_Instruksi Tugas:_
Ketik ulang dengan persis bagian teks di bawah tentang hukum memanggil nama Abdul Rahman dengan Rahman saja, mulai dari "Fatwa Syaikh Muhammad" terus ke bawah sampai "ini bisa dijelaskan.".

_Petikan Teks:_
%%

Bolehkah Memanggil Nama “Abdul Rahman” Dengan “Rahman” Saja?

Bolehkah Memanggil Nama “Abdul Rahman” Dengan “Rahman” Saja?


Fatwa Syaikh Muhammad Shaleh Al-Munajjid hafizhahullah
Soal:
Apa hukum memanggil orang yang bernama Abdur Rahman dengan panggilan “Rahman” begitu saja, tanpa ditambahkan Alif Lamapakah hal ini diperbolehkan? Karena saya pernah membaca bahwa memanggil seseorang dengan menyebut salah satu dari nama-nama Allah, seperti Ar-Rahmaan dan Ar-Rahiim adalah perbuatan kekufuran. Oleh karena itu saya harap hal ini bisa dijelaskan.
Jawab:
Alhamdulillah.

%%

_Cuplikan Data:_
%%

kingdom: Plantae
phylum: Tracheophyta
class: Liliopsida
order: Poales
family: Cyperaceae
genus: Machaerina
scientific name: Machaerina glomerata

%%
%%

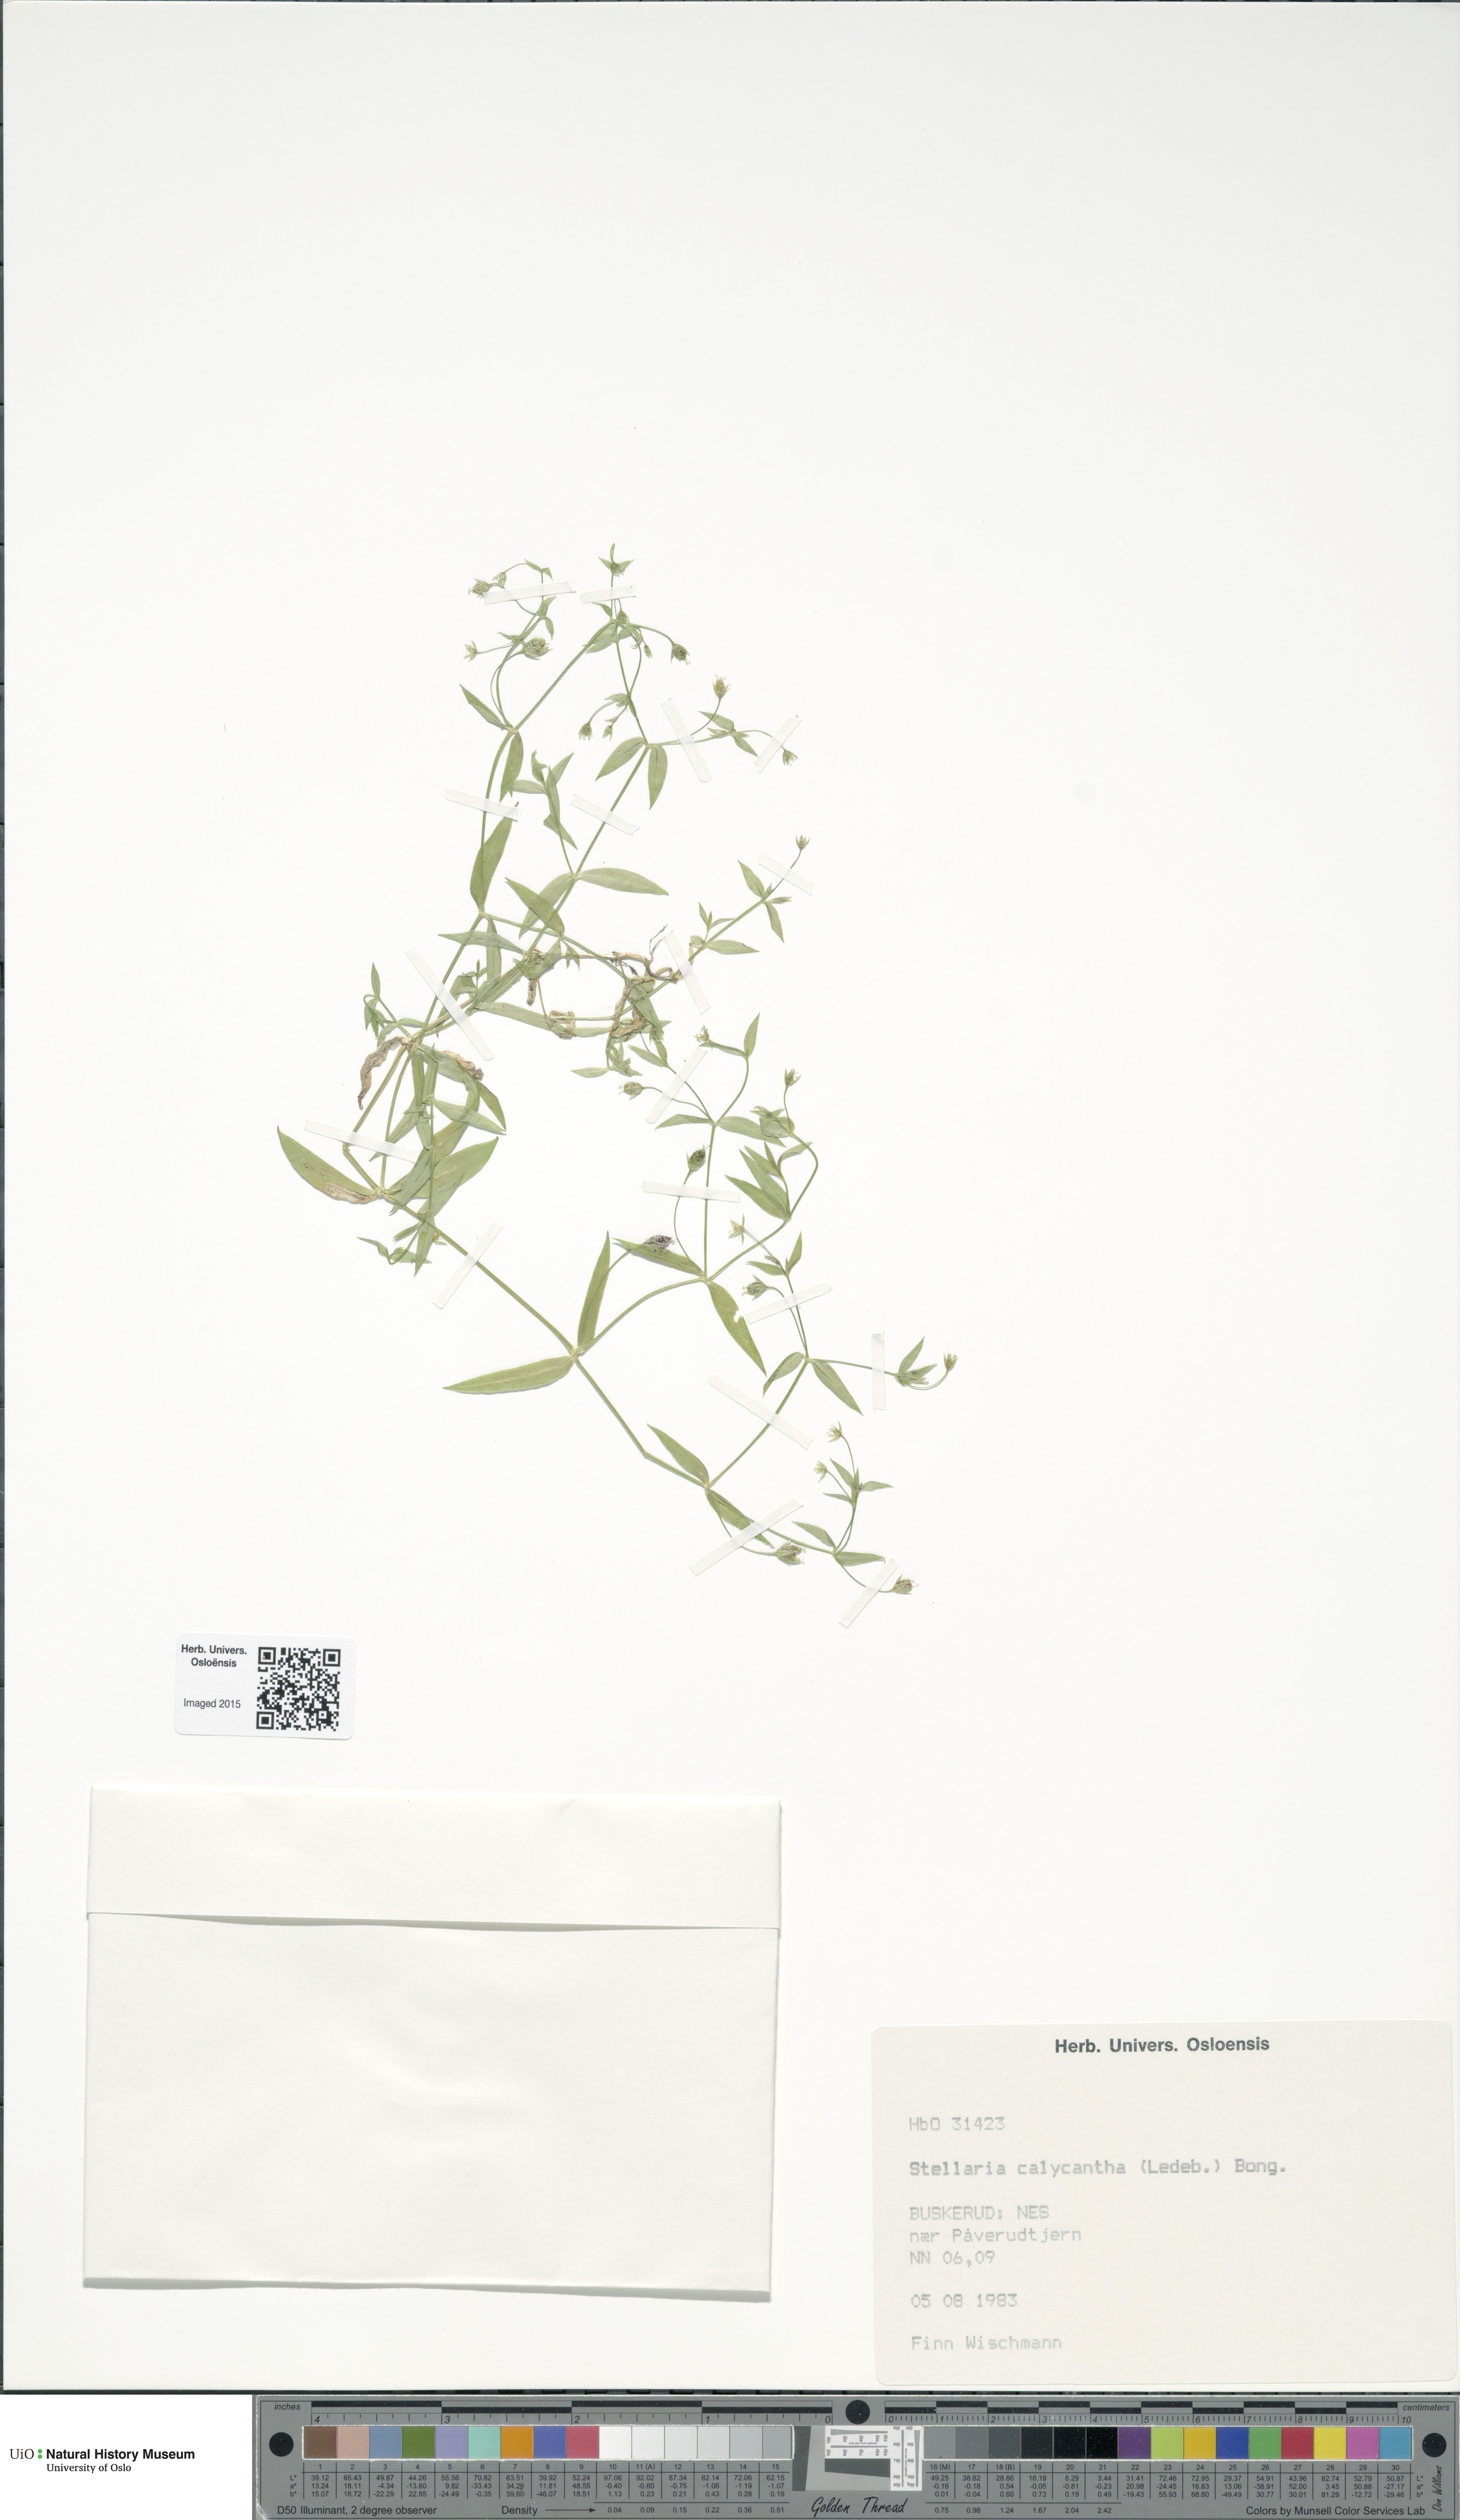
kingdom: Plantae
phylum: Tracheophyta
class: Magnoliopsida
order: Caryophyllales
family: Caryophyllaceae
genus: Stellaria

%%

_Hasil Berikut:_
Fatwa Syaikh Muhammad Shaleh Al-Munajjid hafizhahullah
Soal:
Apa hukum memanggil orang yang bernama Abdur Rahman dengan panggilan “Rahman” begitu saja, tanpa ditambahkan Alif Lamapakah hal ini diperbolehkan? Karena saya pernah membaca bahwa memanggil seseorang dengan menyebut salah satu dari nama-nama Allah, seperti Ar-Rahmaan dan Ar-Rahiim adalah perbuatan kekufuran. Oleh karena itu saya harap hal ini bisa dijelaskan.